For this purpose a needs assessment was executed in Zwelihle community, close to Hermanus, in September 2001. The assessment procedure was done according to the Priority index and Community profile method (P+C-index), applying the Schutte scale during semi-structured focus group interviews. “Qualiquantitative” data (quantifies a qualitative response) was gathered from five different neighbourhoods in Zwelihle, each with different priority needs.

Previously to this study, another community development project, the “housing project”, was conducted in 1998 in the community of Zwelihle and more specifically in Thambo Square, presently named Airfield, fulfilling a housing need. The present study only considered the first three phases of the development process (needs assessment, problem identification and planning) to be relevant, of which all these phases have been executed and completed by the “housing project”. However, no further follow-up phases of the community development process have been executed since the completion of the P+C index needs assessment.

Each of these two involvements in the Zwelihle community had a different approach to development. The former, the P+C index needs assessment, had a social development approach (bottom-up), and the latter, the “housing project”, had a social engineering approach (top-down).
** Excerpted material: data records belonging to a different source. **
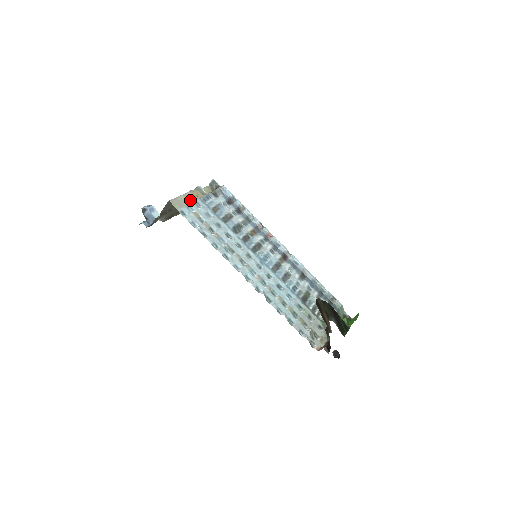
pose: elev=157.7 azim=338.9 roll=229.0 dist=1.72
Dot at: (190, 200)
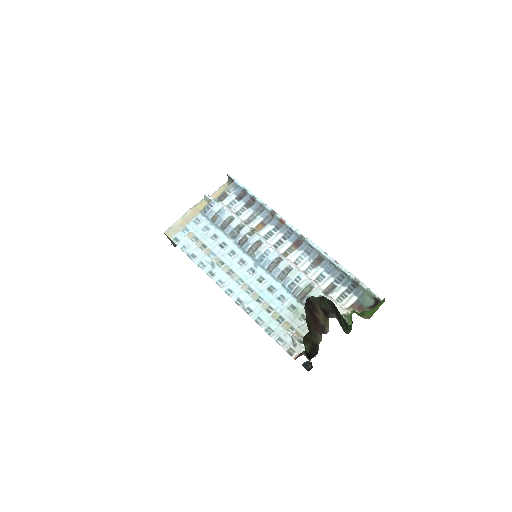
Dot at: (188, 220)
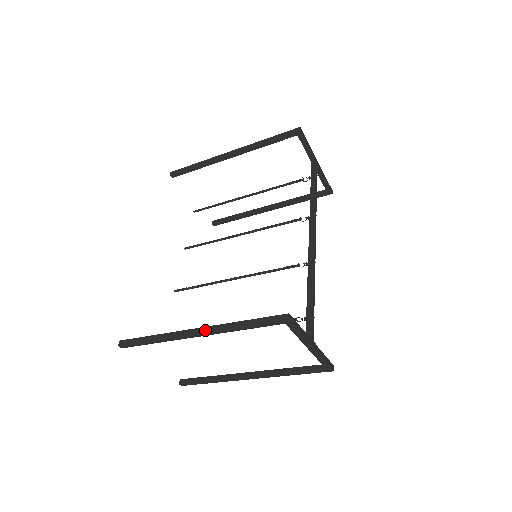
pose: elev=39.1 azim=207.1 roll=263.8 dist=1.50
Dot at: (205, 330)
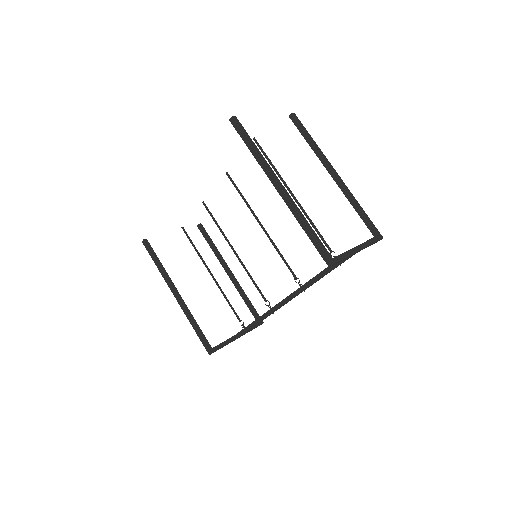
Dot at: (179, 303)
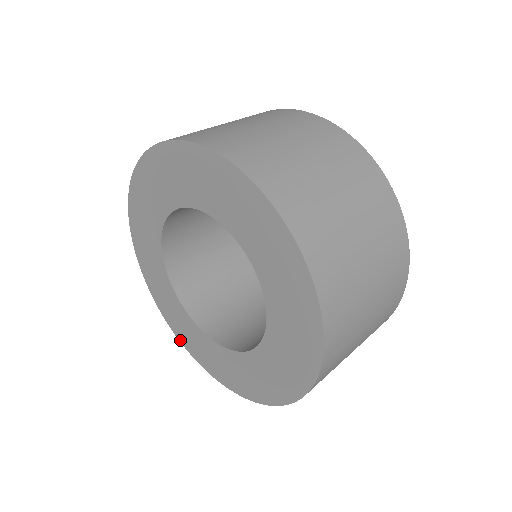
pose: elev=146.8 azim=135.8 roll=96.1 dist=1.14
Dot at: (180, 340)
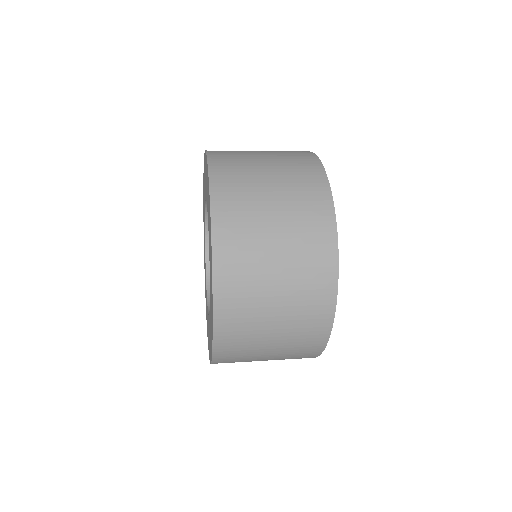
Dot at: occluded
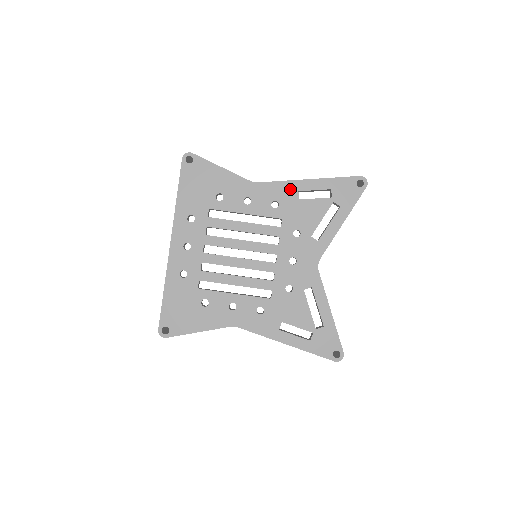
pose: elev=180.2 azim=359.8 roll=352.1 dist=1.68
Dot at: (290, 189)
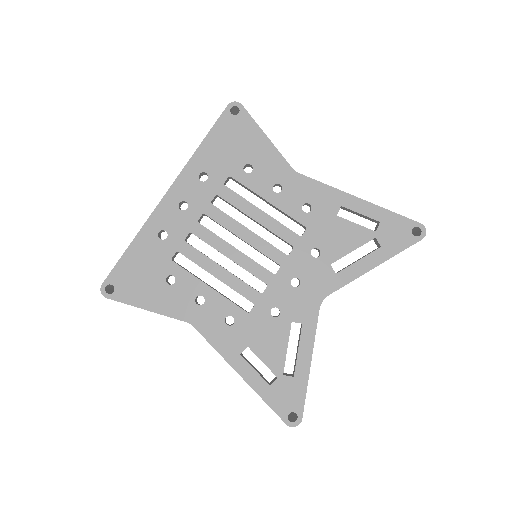
Dot at: (333, 199)
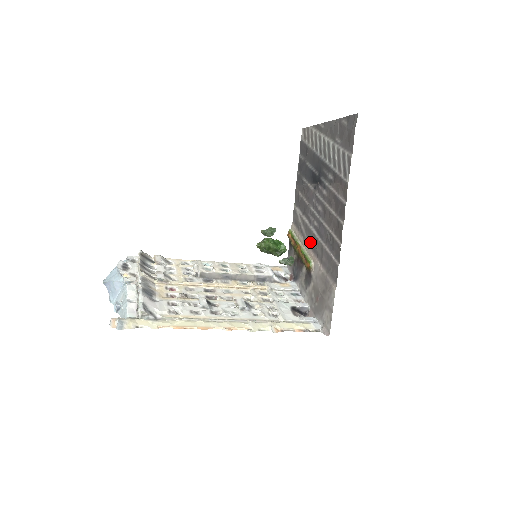
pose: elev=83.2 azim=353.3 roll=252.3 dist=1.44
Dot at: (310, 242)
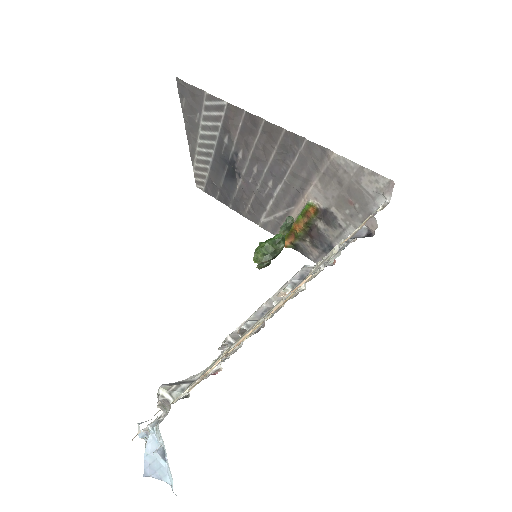
Dot at: (290, 202)
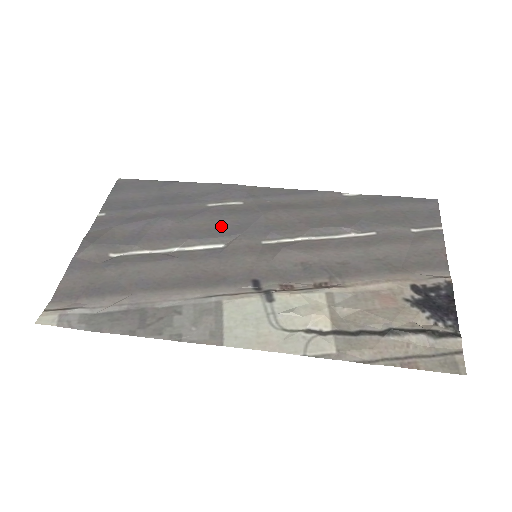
By applying a measuring tool, the principles and features of effective community development (Swanepoel, 1997:3) during the initial, needs assessment phase, an attempt was made to determine which of the two approaches have been successful in determining the community’s “felt” needs and in so doing have managed an effective community development process.
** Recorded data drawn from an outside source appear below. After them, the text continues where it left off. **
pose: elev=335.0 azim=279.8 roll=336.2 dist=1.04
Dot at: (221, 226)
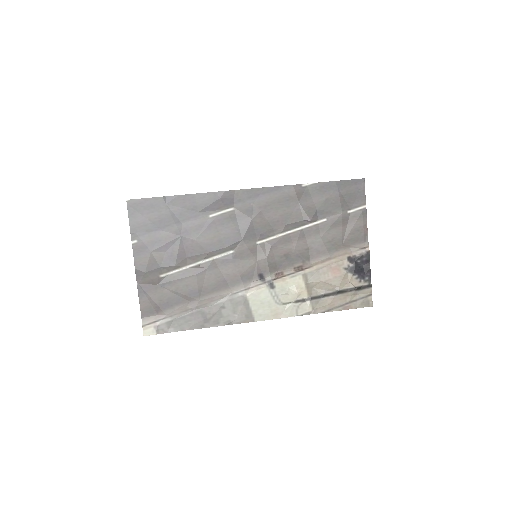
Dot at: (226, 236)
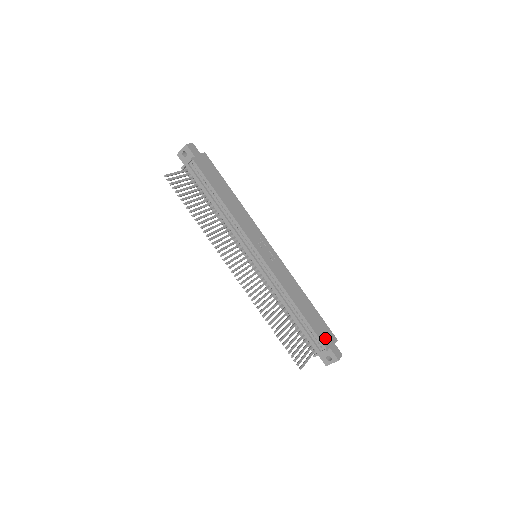
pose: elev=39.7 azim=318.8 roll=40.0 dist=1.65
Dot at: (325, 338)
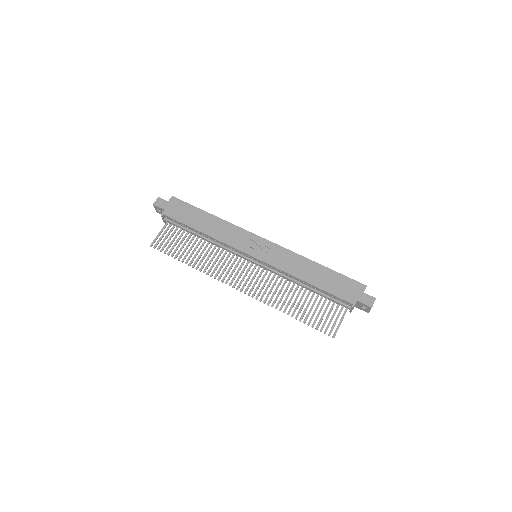
Dot at: (349, 294)
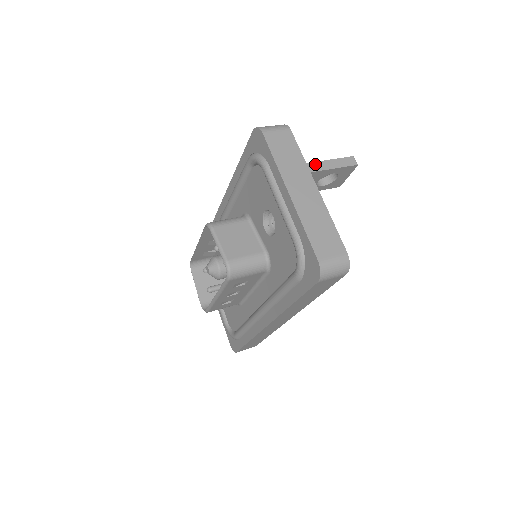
The finding was that the P+C-index method, as far as the first phase of community development was concerned, applied all the community development principles and reflected the features of effective community development. Although the outcome or characteristics of these applied “principles and features” may not be recognised or measured, this present study has realised these principles and features during the needs assessment phase. The “housing project” has fallen short in applying any of these principles and did therefore fail to reflect any characteristics of an effective development process.

The differences between the two approaches essentially are that the P+C index empowered the community, by allowing the members at “grassroots” level participation in order for them to personally express their “felt” needs during focus group interviews. The ‘housing project’ on the contrary has allowed the community at “grassroots” level participation but only to a certain extent, by filling out questionnaires identifying a “real” need (“top” down need identification). The community leaders, though, were allowed to speak on their behalf.
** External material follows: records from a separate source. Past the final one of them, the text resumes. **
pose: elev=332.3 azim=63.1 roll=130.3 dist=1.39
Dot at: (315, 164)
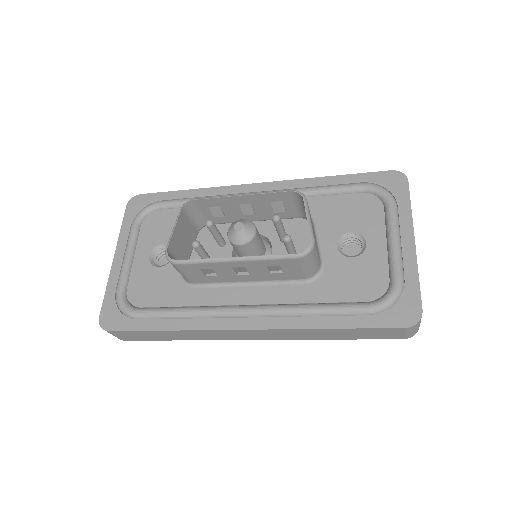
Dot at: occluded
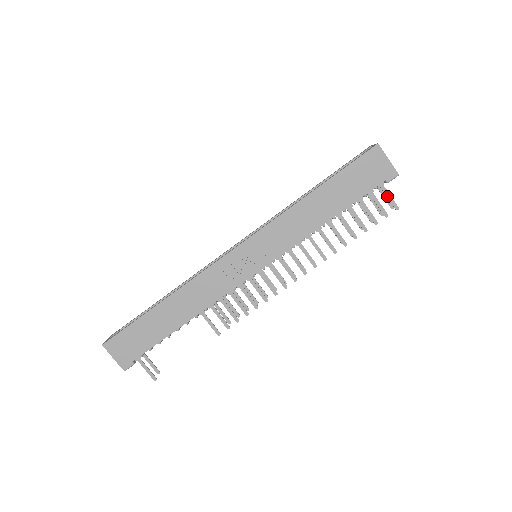
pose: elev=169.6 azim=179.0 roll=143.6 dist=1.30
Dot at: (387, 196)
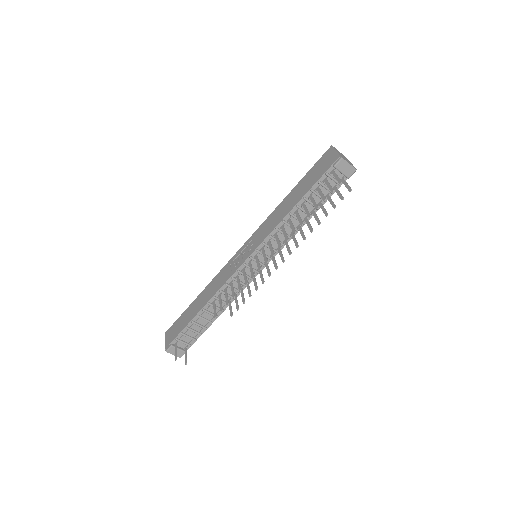
Dot at: (335, 177)
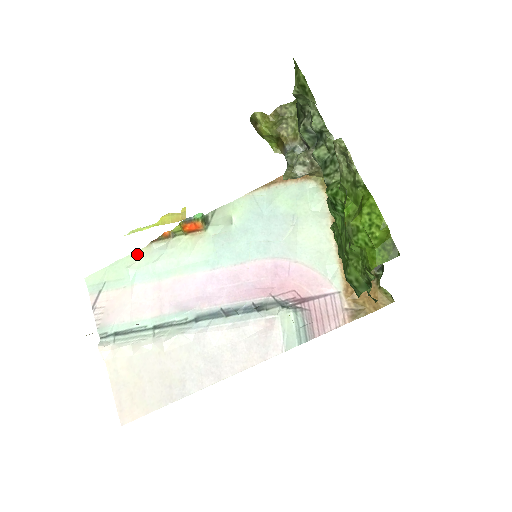
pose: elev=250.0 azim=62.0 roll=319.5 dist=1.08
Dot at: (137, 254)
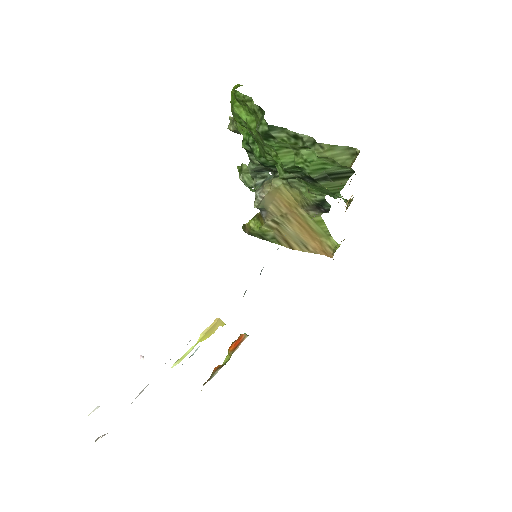
Dot at: occluded
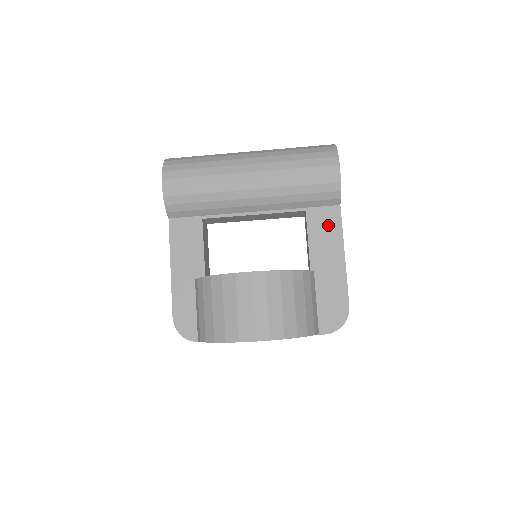
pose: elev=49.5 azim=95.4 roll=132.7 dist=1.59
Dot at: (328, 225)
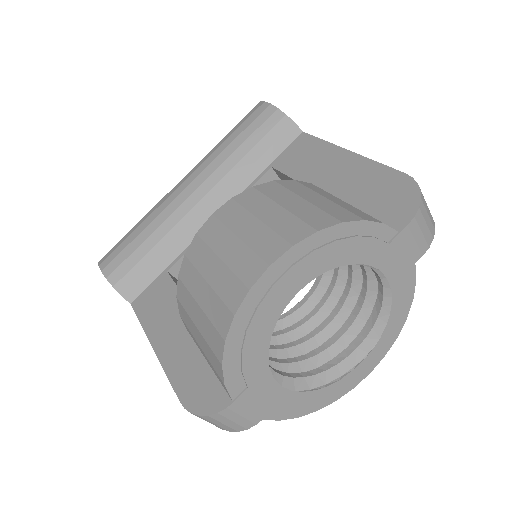
Dot at: (305, 152)
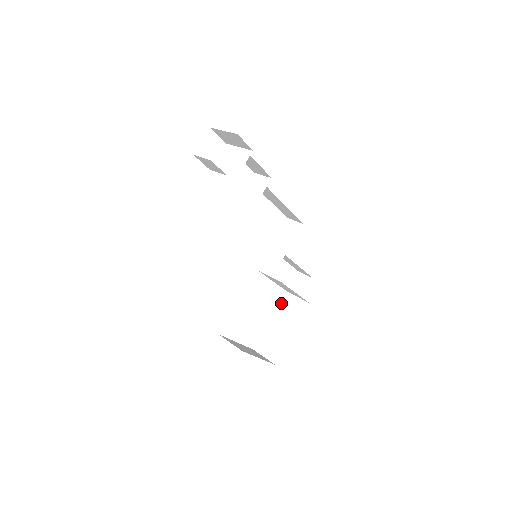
In conclusion, it may be possible to determine which of the two mentioned approaches have been successful in determining the “felt” needs of the community of Zwelihle and in doing so have been effective, by socially developing the people.

 

Details

Author Bouwer AC
URL http://hdl.handle.net/20.500.11892/32286
Date Accessioned 2016-09-22T08:35:28Z
Date Available 2016-09-22T08:35:28Z
Date Created
Identifier URL 2005
Language English
Subject Residential areas
Subject 2 Residential areas
Alternative Title
Degree Type Masters degree
Degree Description  MPhil (Social Science Methods)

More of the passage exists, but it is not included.